Common sense in Japan is often beyond imagination for the rest of the world, and the same applies to credit management. A major difference is the proliferation of promissory notes in trade settlements.
In Japan, settlements by promissory notes account for more than half of trade settlements but have been decreasing over the recent years.
That is because the bill transactions are kept at a distance for various reasons. A typical reason is the stamp tax to put on the bill. If you process accounts payable by transfer instead of bills, you only need the transfer fee.
Regardless, the biggest feature of the settlement by promissory note is the dishonoured note system. In Japan, if the notes are not settled on time, it instigates a fair amount of fear and loss of credibility. If this occurs twice within six months, the bank transactions will be suspended, which technically means the bankruptcy in Japan. For example, it is not uncommon to trigger bankruptcy, even for a single dishonoured note causing credit insecurity.

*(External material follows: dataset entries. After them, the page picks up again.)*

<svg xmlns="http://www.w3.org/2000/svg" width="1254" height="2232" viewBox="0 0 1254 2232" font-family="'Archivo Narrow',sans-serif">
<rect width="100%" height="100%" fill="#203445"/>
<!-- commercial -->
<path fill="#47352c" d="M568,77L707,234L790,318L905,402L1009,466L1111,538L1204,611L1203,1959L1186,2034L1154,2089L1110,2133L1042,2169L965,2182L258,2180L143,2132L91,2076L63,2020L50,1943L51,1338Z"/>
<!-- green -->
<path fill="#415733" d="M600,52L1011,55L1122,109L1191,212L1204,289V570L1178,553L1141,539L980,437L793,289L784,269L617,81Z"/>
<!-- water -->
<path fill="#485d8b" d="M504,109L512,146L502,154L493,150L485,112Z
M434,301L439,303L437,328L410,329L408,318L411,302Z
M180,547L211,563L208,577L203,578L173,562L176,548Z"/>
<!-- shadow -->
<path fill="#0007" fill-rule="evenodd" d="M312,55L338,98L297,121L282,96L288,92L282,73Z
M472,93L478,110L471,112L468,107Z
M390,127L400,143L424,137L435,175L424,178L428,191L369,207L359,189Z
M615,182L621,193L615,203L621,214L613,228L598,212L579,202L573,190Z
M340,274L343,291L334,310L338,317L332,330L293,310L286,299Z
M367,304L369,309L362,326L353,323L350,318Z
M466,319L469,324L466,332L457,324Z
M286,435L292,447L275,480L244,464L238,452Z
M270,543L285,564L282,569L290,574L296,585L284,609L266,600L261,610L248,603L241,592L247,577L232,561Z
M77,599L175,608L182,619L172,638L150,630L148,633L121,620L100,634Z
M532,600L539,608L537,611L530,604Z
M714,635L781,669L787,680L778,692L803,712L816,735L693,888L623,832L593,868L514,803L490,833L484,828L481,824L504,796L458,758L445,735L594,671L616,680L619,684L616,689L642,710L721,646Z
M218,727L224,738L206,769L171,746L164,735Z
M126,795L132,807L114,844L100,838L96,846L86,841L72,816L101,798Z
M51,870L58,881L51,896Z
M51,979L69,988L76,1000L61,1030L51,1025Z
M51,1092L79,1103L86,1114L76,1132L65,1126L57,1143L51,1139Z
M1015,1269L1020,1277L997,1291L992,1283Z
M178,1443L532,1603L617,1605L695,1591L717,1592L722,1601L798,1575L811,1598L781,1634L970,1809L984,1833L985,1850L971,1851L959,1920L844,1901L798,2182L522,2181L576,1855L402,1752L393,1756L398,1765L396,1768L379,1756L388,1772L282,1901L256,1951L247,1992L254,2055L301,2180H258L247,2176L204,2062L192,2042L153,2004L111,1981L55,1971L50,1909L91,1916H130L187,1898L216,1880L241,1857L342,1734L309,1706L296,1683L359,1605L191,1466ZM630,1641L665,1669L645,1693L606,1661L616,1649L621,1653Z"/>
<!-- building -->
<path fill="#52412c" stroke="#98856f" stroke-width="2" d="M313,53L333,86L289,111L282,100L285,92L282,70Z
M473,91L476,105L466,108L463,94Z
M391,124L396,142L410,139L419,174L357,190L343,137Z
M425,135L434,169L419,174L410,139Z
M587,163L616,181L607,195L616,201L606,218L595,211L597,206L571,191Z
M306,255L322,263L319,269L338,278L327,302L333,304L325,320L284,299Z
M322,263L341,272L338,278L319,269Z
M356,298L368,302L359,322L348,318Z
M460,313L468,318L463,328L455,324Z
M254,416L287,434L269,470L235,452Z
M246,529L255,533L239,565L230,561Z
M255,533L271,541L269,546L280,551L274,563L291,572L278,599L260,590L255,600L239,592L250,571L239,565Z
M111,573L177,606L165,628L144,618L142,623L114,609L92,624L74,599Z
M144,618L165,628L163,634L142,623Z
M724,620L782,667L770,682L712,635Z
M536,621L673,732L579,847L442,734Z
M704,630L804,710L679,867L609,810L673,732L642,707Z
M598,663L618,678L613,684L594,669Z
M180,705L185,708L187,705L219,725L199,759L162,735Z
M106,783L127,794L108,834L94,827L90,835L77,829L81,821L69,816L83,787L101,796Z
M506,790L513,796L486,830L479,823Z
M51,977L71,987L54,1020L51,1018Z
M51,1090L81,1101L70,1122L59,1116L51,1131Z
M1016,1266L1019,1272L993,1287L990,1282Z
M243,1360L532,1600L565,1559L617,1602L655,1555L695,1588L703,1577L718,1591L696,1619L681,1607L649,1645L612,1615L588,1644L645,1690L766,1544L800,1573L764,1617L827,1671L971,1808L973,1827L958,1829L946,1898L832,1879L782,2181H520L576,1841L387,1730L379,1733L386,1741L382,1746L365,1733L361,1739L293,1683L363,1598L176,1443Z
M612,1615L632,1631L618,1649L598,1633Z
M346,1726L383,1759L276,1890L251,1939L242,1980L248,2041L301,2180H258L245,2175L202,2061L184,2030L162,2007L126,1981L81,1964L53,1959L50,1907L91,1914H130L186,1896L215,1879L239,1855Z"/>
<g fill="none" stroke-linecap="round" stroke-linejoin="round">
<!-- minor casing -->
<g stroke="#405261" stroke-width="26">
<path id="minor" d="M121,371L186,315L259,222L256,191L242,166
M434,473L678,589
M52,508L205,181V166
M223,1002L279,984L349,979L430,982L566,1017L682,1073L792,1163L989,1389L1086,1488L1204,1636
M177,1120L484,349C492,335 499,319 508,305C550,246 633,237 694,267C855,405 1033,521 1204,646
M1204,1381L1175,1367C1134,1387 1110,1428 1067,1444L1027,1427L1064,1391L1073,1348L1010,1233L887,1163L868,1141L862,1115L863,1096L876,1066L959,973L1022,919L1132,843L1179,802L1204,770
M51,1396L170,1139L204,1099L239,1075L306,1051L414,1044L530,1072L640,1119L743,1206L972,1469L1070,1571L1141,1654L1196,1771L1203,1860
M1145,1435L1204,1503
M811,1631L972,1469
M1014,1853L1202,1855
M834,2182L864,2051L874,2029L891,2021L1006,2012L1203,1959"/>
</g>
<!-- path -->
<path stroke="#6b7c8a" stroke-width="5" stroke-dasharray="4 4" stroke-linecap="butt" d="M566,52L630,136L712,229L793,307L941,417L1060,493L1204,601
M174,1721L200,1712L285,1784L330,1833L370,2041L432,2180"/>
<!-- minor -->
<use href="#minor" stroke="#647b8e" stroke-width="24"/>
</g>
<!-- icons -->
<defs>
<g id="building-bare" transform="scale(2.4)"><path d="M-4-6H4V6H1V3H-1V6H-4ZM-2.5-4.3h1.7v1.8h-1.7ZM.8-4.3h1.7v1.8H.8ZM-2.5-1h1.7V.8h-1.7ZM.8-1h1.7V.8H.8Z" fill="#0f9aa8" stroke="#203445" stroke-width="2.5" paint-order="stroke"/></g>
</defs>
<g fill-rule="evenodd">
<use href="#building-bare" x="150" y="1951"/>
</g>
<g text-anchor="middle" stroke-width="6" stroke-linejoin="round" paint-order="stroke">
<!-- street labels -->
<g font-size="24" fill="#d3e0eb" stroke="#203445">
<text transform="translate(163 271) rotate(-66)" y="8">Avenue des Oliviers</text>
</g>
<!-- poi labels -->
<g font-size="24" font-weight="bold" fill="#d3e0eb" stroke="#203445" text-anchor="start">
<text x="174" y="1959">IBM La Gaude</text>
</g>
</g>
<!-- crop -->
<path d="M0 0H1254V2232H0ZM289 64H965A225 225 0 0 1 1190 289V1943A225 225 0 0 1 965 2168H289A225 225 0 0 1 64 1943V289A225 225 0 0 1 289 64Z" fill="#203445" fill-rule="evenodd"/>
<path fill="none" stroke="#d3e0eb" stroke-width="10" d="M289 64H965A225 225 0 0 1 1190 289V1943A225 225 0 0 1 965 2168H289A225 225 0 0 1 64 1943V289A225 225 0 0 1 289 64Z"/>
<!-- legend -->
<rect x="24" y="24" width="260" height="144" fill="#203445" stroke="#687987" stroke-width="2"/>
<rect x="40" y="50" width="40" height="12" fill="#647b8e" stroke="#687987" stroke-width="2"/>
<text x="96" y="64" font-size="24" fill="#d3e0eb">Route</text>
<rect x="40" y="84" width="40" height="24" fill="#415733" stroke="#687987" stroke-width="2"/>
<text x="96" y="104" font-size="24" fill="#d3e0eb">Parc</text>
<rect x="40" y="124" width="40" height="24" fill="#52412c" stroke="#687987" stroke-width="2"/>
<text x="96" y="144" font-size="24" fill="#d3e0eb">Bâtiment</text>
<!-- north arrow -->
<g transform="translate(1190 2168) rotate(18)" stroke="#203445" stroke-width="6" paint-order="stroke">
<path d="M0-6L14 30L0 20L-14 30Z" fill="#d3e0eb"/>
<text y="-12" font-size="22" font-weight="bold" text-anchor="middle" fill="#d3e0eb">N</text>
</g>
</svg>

However, in abroad, promissory notes are hardly used. Besides, most countries do not have a dishonouring system for notes and checks. Instead, the due date cash transactions called open accounts is the mainstream. In other words, it is a settlement condition by issuing an invoice for payment and having it paid by the due date.
This open account has no penalty for overdue. Of course, the contract between the parties will contain provisions for delayed interest rates and damages for delayed payments.
However, with this rule applied, there should be few companies that charge customers for interest rates on delinquencies for several days. There is no big difference between paying on time and paying late. Thus days-beyond-terms is a common scenario in companies overseas.
In overseas, unlike Japanese companies, many companies do not closely monitor due dates. Of course, not all companies do. Accountants of foreign companies can delay the payments without being sued, and are often admired for these skills.